Introduction
Profit maximization represents a fundamental objective in managerial economics, requiring the precise alignment of production capabilities with market demand. This analysis evaluates the production strategy for WidgetCo's new product line to determine the output level that yields the highest financial return. By modeling cost and revenue as differentiable functions of quantity, and applying the first and second derivative tests, this report identifies the optimal production volume. The methodology adheres to the principles of marginal analysis, which posits that profit is maximized when marginal revenue equals marginal cost (Tan, 2018).

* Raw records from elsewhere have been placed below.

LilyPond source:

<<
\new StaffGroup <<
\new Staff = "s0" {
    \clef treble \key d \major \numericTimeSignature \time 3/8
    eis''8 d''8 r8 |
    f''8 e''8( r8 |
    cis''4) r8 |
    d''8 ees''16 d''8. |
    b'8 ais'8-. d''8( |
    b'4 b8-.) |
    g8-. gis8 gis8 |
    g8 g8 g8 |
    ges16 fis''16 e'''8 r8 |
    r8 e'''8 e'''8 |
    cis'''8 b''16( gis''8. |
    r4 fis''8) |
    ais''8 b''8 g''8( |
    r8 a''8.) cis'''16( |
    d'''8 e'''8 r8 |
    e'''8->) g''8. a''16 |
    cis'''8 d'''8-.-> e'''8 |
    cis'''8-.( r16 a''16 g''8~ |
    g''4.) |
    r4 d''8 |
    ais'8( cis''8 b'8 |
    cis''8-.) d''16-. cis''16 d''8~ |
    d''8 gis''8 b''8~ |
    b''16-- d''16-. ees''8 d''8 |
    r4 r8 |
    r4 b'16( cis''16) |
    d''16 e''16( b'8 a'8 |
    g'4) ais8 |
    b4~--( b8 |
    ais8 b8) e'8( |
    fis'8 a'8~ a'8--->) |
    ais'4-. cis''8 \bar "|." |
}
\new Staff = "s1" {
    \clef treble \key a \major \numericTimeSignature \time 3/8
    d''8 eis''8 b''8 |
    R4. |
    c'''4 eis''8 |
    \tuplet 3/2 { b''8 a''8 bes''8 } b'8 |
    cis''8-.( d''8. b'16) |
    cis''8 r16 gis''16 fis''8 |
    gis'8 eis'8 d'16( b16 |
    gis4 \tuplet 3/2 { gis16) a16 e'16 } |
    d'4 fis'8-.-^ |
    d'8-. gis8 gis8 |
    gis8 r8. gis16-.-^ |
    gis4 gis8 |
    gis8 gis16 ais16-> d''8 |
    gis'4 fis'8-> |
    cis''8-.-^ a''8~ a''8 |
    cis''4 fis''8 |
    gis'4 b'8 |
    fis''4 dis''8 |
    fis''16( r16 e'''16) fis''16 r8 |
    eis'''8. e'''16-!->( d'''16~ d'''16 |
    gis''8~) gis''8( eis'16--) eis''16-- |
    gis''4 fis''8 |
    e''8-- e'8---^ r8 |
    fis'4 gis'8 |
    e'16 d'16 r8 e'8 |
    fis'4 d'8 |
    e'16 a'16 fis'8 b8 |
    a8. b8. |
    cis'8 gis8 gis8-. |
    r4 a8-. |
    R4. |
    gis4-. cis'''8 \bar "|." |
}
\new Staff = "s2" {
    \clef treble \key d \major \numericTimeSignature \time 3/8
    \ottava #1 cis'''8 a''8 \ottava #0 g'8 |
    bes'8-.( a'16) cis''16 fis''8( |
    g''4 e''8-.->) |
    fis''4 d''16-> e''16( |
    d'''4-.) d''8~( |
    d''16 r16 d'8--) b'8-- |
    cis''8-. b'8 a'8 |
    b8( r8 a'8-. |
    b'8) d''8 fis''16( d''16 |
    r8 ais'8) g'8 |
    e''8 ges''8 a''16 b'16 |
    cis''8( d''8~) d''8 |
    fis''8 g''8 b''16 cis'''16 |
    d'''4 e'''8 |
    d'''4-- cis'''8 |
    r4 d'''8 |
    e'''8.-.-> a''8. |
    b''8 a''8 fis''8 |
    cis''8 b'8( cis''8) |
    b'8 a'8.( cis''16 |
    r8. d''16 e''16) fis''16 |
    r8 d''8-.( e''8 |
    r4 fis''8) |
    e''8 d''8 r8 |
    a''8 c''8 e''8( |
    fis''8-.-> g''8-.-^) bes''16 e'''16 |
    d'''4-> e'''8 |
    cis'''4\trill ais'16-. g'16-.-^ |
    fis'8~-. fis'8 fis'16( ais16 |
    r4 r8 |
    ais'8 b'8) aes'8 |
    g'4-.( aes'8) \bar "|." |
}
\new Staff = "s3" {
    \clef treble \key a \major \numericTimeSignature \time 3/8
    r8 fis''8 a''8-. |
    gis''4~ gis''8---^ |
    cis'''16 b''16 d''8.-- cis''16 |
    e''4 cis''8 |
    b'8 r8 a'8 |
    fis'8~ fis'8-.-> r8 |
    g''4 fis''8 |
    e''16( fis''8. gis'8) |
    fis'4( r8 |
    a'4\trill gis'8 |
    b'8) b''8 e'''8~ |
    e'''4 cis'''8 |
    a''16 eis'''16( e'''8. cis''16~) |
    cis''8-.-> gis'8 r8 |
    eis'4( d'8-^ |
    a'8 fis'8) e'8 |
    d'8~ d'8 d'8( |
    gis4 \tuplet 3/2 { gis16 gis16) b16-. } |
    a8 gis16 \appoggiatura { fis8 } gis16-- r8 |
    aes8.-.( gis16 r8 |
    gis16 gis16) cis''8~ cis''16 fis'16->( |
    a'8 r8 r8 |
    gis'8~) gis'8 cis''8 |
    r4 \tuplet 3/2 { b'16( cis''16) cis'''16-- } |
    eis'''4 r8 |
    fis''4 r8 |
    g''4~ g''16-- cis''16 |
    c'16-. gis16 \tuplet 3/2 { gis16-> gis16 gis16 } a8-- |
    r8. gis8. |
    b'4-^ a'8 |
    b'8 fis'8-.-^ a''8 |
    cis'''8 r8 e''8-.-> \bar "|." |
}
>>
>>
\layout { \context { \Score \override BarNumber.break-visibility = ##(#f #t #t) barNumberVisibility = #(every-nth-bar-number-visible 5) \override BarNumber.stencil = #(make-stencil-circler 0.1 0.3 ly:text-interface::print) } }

Mathematical Model and Function Definitions
The total profit model is derived from the distinct cost and revenue structures of the firm.
Cost Function
The Cost Function C(x) aggregates fixed and variable costs. Given fixed monthly overheads of $20,000 and a variable production cost of $100 per unit, the function is defined as:
$$ C(x) = 100x + 20000 $$
Revenue Function
The Revenue Function R(x) is the product of price, p(x), and quantity, x. Market analysis provided by Larson and Edwards (2022) suggests a linear demand curve where price inversely correlates with quantity according to the equation p(x) = 600 - 0.02x. Consequently, total revenue is:
$$ R(x) = x(600 - 0.02x) = 600x - 0.02x^2 $$
Profit Function
The Profit Function P(x) represents the difference between total revenue and total cost:
$$ P(x) = R(x) - C(x) $$
$$ P(x) = (600x - 0.02x^2) - (100x + 20000) $$
$$ P(x) = -0.02x^2 + 500x - 20000 $$
The feasible domain for x is [0, 30,000], bounded by non-negative production and the price extinction point.
Marginal Analysis and Optimization
Optimization requires identifying the critical points of the Profit Function where the instantaneous rate of change is zero. This is achieved by calculating the first derivative, P'(x), also known as Marginal Profit.
First Derivative Calculation
$$ P'(x) = \frac{d}{dx}(-0.02x^2 + 500x - 20000) $$
$$ P'(x) = -0.04x + 500 $$
Identification of Critical Points
The critical point is found by setting the marginal profit to zero:
$$ -0.04x + 500 = 0 \implies x = \frac{500}{0.04} = 12,500 $$
The calculation yields a single critical production level of 12,500 units.
Interpretation of Results
To ensure x = 12,500 represents a maximum, the Second Derivative Test is applied to analyze the concavity of the profit function.
Second Derivative Test
$$ P''(x) = \frac{d}{dx}(-0.04x + 500) = -0.04 $$
Since P''(x) < 0 for all x, the function is strictly concave down, confirming that x = 12,500 is a global maximum on the defined domain (Capella University, n.d.).
Financial Implications
Substituting the optimal quantity back into the profit equation:
$$ P(12500) = -0.02(12500)^2 + 500(12500) - 20000 = 3,105,000 $$
By producing exactly 12,500 units, WidgetCo is projected to achieve a maximum monthly profit of $3,105,000. Deviation from this quantity—either surplus or deficit—will result in suboptimal financial performance due to the diminishing returns of revenue relative to cost.
Conclusion
The calculus-based optimization confirms that WidgetCo's profit is maximized at a production volume of 12,500 units. This analysis demonstrates the utility of derivatives in translating cost and demand variables into actionable business intelligence. It is recommended that operations be scaled to this target immediately to realize the projected $3.105 million monthly profit, assuming the cost structures and market demand functions remain constant.
References
Capella University. (n.d.). Derivatives and their Applications in Business. Retrieved from Course Room.
Larson, R., & Edwards, B. H. (2022). Calculus: Early Transcendental Functions (7th ed.). Cengage Learning.
Tan, S. T. (2018). Applied Calculus for the Managerial, Life, and Social Sciences (10th ed.). Cengage Learning.